** Start of Data section **

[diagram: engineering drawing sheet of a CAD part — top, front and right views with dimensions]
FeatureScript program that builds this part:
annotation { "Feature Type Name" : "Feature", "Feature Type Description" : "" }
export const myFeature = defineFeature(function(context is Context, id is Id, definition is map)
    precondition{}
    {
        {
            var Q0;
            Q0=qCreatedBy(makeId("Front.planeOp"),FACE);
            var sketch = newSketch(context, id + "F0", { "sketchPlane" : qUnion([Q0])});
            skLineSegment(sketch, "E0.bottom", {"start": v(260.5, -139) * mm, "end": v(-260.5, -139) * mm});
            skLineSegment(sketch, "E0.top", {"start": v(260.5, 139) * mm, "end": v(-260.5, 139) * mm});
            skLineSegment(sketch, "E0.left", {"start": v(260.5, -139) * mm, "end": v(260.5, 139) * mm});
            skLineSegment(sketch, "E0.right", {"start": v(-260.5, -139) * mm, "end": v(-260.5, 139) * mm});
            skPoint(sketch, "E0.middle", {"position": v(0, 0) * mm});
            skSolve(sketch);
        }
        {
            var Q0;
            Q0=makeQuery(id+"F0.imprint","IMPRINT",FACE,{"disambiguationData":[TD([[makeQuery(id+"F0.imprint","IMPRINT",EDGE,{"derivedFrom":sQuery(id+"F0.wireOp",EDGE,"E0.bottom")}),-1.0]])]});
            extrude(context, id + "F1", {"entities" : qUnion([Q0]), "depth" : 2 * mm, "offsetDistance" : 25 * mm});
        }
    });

** End of Data section **
** Start of Data section **

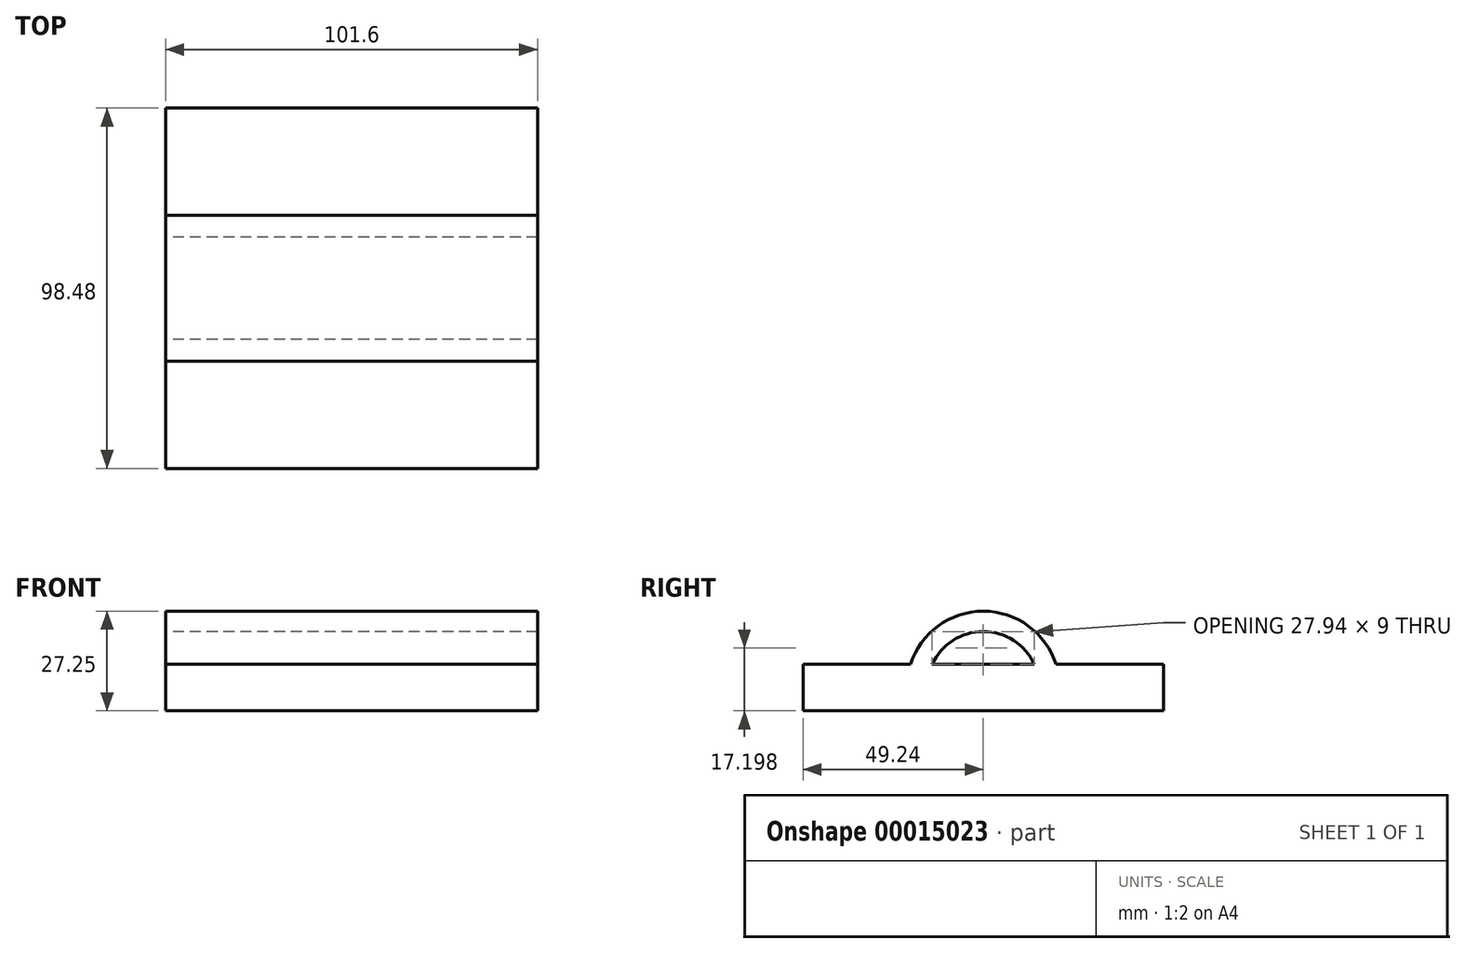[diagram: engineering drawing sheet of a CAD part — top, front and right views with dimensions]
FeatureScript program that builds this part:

** End of Data section **
** Start of Data section **

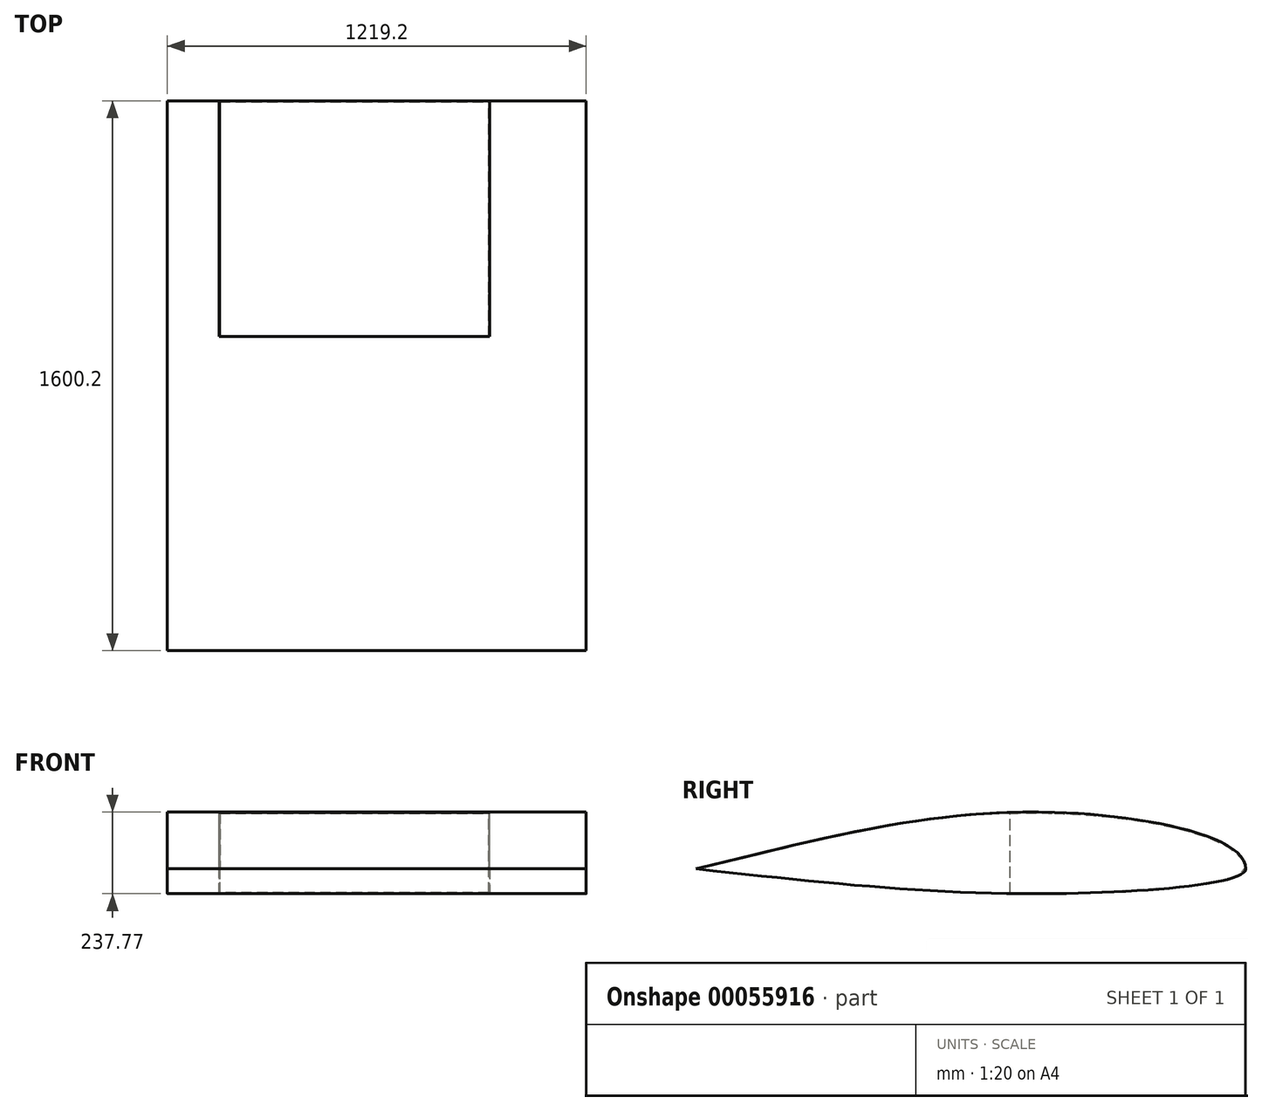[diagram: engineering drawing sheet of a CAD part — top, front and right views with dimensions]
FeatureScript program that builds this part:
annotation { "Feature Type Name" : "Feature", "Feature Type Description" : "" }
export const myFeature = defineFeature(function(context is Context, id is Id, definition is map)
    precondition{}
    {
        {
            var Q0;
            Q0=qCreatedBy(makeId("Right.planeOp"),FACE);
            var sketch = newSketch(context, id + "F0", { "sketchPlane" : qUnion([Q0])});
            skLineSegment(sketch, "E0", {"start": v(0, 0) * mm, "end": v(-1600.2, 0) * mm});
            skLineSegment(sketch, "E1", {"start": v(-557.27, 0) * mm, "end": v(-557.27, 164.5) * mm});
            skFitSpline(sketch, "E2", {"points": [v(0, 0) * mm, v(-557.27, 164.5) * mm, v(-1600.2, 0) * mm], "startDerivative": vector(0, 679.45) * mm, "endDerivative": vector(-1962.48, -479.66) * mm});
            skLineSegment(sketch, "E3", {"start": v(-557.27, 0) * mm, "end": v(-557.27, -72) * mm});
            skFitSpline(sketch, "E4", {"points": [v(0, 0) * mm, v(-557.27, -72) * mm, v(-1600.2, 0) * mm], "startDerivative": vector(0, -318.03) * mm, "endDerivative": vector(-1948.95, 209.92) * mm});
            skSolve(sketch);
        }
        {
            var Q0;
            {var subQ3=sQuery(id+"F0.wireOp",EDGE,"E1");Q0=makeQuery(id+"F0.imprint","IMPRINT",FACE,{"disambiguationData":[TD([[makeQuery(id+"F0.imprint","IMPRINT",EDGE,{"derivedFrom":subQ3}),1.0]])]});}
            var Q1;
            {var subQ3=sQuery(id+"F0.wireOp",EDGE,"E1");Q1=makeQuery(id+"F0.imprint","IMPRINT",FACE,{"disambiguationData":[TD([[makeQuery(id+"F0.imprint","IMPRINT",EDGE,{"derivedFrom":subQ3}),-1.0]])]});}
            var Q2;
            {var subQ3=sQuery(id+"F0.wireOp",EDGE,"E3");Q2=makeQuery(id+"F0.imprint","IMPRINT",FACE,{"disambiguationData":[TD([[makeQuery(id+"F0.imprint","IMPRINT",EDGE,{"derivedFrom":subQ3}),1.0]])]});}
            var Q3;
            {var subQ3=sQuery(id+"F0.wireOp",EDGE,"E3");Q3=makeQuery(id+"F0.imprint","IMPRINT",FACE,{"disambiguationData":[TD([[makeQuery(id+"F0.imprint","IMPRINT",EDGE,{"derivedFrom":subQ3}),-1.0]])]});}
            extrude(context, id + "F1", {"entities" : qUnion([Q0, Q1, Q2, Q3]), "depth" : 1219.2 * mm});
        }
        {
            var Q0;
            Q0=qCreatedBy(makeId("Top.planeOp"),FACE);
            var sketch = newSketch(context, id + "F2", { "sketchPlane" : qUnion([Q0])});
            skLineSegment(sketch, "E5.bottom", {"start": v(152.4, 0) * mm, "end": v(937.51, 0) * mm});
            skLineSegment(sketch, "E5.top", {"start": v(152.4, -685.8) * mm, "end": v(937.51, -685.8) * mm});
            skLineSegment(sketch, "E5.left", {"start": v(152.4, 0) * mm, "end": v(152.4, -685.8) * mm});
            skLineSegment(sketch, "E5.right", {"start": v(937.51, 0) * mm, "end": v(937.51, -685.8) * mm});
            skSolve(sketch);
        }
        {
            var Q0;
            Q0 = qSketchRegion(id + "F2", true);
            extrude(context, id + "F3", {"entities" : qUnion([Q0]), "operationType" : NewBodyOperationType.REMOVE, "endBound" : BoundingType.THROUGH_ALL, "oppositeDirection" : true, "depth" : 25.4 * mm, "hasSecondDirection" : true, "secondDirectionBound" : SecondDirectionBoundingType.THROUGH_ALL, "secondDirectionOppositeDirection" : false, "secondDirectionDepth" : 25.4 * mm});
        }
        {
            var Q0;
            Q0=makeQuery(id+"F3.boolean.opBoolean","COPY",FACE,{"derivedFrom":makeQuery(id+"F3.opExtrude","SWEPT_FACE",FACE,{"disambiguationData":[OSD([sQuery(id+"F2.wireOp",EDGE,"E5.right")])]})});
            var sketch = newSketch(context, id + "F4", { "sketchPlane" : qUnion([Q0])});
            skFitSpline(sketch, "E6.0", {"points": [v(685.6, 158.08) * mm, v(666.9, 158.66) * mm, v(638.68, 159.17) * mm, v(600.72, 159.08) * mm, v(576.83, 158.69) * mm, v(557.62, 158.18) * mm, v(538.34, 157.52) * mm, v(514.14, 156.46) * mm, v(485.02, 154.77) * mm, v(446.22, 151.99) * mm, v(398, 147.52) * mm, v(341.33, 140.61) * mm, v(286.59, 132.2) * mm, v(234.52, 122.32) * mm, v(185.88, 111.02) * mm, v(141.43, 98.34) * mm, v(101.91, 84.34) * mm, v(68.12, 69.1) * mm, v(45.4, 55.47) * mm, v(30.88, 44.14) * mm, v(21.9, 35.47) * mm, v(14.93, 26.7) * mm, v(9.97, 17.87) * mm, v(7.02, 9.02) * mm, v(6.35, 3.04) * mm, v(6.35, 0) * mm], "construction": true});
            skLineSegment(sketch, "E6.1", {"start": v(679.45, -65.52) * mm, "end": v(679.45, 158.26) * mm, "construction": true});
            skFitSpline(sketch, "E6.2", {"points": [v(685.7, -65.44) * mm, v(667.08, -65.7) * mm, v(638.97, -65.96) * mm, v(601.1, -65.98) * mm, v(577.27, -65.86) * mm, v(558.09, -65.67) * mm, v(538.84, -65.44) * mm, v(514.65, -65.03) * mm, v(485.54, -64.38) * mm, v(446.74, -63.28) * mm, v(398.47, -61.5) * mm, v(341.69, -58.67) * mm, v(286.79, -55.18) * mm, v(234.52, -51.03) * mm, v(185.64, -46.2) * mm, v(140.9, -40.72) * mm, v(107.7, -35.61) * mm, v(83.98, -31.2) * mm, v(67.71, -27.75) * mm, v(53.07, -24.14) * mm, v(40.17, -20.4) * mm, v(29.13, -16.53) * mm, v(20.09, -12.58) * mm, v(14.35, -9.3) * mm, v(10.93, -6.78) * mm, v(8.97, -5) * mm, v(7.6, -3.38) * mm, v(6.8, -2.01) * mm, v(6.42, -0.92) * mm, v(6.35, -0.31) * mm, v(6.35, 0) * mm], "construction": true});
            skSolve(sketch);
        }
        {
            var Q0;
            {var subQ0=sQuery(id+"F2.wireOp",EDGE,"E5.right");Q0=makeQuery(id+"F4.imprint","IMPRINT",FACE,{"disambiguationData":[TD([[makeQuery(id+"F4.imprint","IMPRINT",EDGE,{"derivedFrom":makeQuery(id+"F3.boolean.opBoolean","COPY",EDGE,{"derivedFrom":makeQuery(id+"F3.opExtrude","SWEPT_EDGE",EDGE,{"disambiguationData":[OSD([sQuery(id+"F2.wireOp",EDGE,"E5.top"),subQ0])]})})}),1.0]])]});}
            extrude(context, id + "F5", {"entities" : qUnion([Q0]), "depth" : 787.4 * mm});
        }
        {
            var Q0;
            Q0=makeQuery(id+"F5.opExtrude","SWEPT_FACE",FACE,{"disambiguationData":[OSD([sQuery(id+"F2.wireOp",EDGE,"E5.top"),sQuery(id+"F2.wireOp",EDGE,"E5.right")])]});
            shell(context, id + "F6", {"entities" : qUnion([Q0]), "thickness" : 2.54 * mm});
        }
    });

** End of Data section **

## [Exercise requirements]
Pull out each line above that contains the string "qUnion", copying every such line in full.

## [Complete output]
            var sketch = newSketch(context, id + "F0", { "sketchPlane" : qUnion([Q0])});
            extrude(context, id + "F1", {"entities" : qUnion([Q0]), "depth" : 2 * mm, "offsetDistance" : 25 * mm});
            var sketch = newSketch(context, id + "F0", { "sketchPlane" : qUnion([Q0])});
            extrude(context, id + "F1", {"entities" : qUnion([Q0, Q1, Q2, Q3]), "depth" : 1219.2 * mm});
            var sketch = newSketch(context, id + "F2", { "sketchPlane" : qUnion([Q0])});
            extrude(context, id + "F3", {"entities" : qUnion([Q0]), "operationType" : NewBodyOperationType.REMOVE, "endBound" : BoundingType.THROUGH_ALL, "oppositeDirection" : true, "depth" : 25.4 * mm, "hasSecondDirection" : true, "secondDirectionBound" : SecondDirectionBoundingType.THROUGH_ALL, "secondDirectionOppositeDirection" : false, "secondDirectionDepth" : 25.4 * mm});
            var sketch = newSketch(context, id + "F4", { "sketchPlane" : qUnion([Q0])});
            extrude(context, id + "F5", {"entities" : qUnion([Q0]), "depth" : 787.4 * mm});
            shell(context, id + "F6", {"entities" : qUnion([Q0]), "thickness" : 2.54 * mm});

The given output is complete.